Valverde and Simoni to contest Murcia
By Antonio J. Salmerón
Alejandro Valverde and fellow Spaniards José Joaquín Rojas and Fran Pérez will lead the Caisse d'Epargne-Illes Balears in the next Vuelta a Murcia, that will take place from March 7-11. Apart from Valverde, Gilberto Simoni and Koldo Gil of Saunier Duval,have also confirmed their participation in the Spanish race. The race was nearly canceled over funding issues, but found new life when television rights were ironed out.
The Vuelta a Murcia 2007 will consist of five stages. The first stage will be run between San Pedro del Pinatar and Las Torres de Cotillas (166 kms). Stage 2 will start in Totana and finish in Fortuna (162 kms), and will include the Alto de Espuña and the Collado Bermejo (1st category climbs). On Friday, stage 3, from Puerto Lumbreras to San Pedro del Pinatar (146 kms) is followed by a time trial, and the final stage will run from Ceutí to Molina de Segura (142 kms).
'Inconsiderate cyclist' wins re-trial
British cyclists scored a victory today, as a cyclist who was found guilty last year of inconsiderate cycling has had the verdict overturned upon re-trial. Daniel Cadden was heading on a fast downhill of a single lane road, taking the lane and, according to police, forcing cars to cross the solid white line in the centre of the road illegally in order to pass him. Instead of citing drivers for crossing the centre line, police instead charged Cadden with inconsiderate cycling.

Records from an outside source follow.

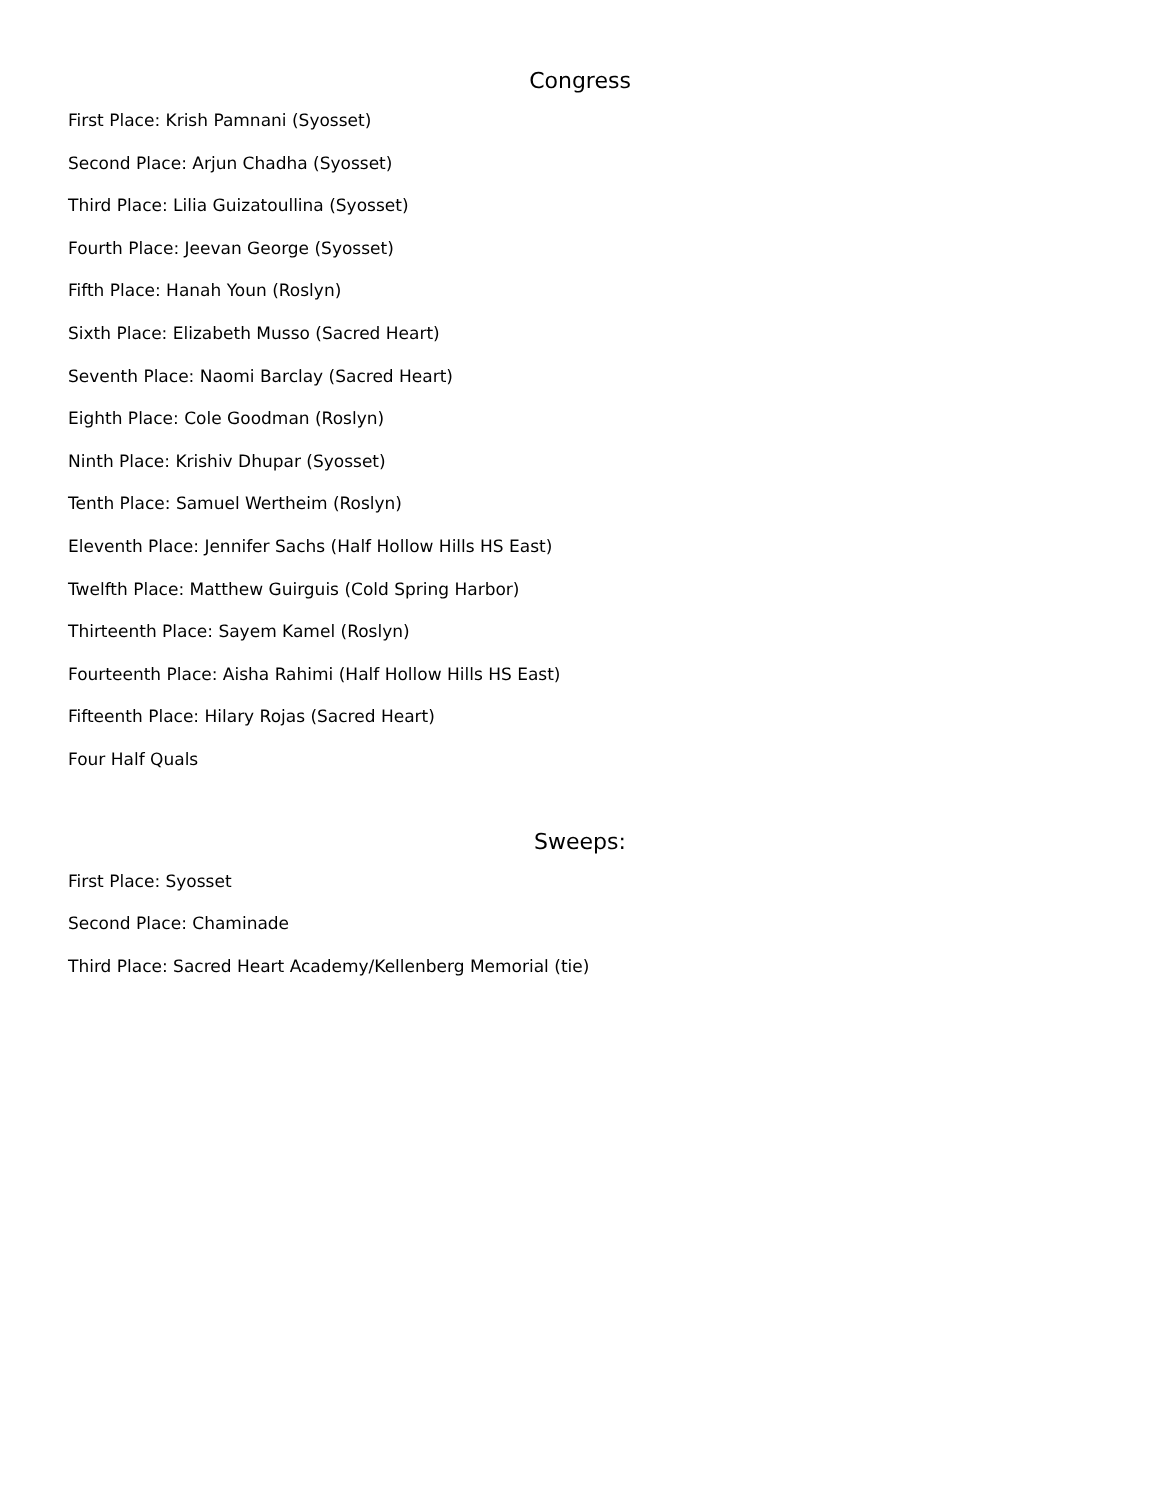Congress
First Place: Krish Pamnani (Syosset)
Second Place: Arjun Chadha (Syosset)
Third Place: Lilia Guizatoullina (Syosset)
Fourth Place: Jeevan George (Syosset)
Fifth Place: Hanah Youn (Roslyn)
Sixth Place: Elizabeth Musso (Sacred Heart)
Seventh Place: Naomi Barclay (Sacred Heart)
Eighth Place: Cole Goodman (Roslyn)
Ninth Place: Krishiv Dhupar (Syosset)
Tenth Place: Samuel Wertheim (Roslyn)
Eleventh Place: Jennifer Sachs (Half Hollow Hills HS East)
Twelfth Place: Matthew Guirguis (Cold Spring Harbor)
Thirteenth Place: Sayem Kamel (Roslyn)
Fourteenth Place: Aisha Rahimi (Half Hollow Hills HS East)
Fifteenth Place: Hilary Rojas (Sacred Heart)
Four Half Quals
Sweeps:
First Place: Syosset
Second Place: Chaminade
Third Place: Sacred Heart Academy/Kellenberg Memorial (tie)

The judge who presided over the first trial said that Cadden should have been on the cycle path instead of on the road, but Cadden's lawyer, Francis Fitzgibbon, was able to demonstrate that there was no legal obligation for cyclists to use the path, and that the brief delay drivers encountered while waiting to pass did not constitute "inconsiderate cycling".
Speaking outside court, Daniel Cadden said: "I am overjoyed that the ludicrous decision to prosecute me has been overturned... This success serves to reaffirm cyclists' right to decide when to use cycle facilities and when they are inappropriate or dangerous. The first judgement was unreasonable in denying this."
Daniel Cadden was supported in his defence by the Cyclists’ Defence Fund (CDF), the independent charity which was founded by CTC to provide cyclists with support in legal cases. Over £25,000 was donated to the CDF by cyclists in support of Cadden.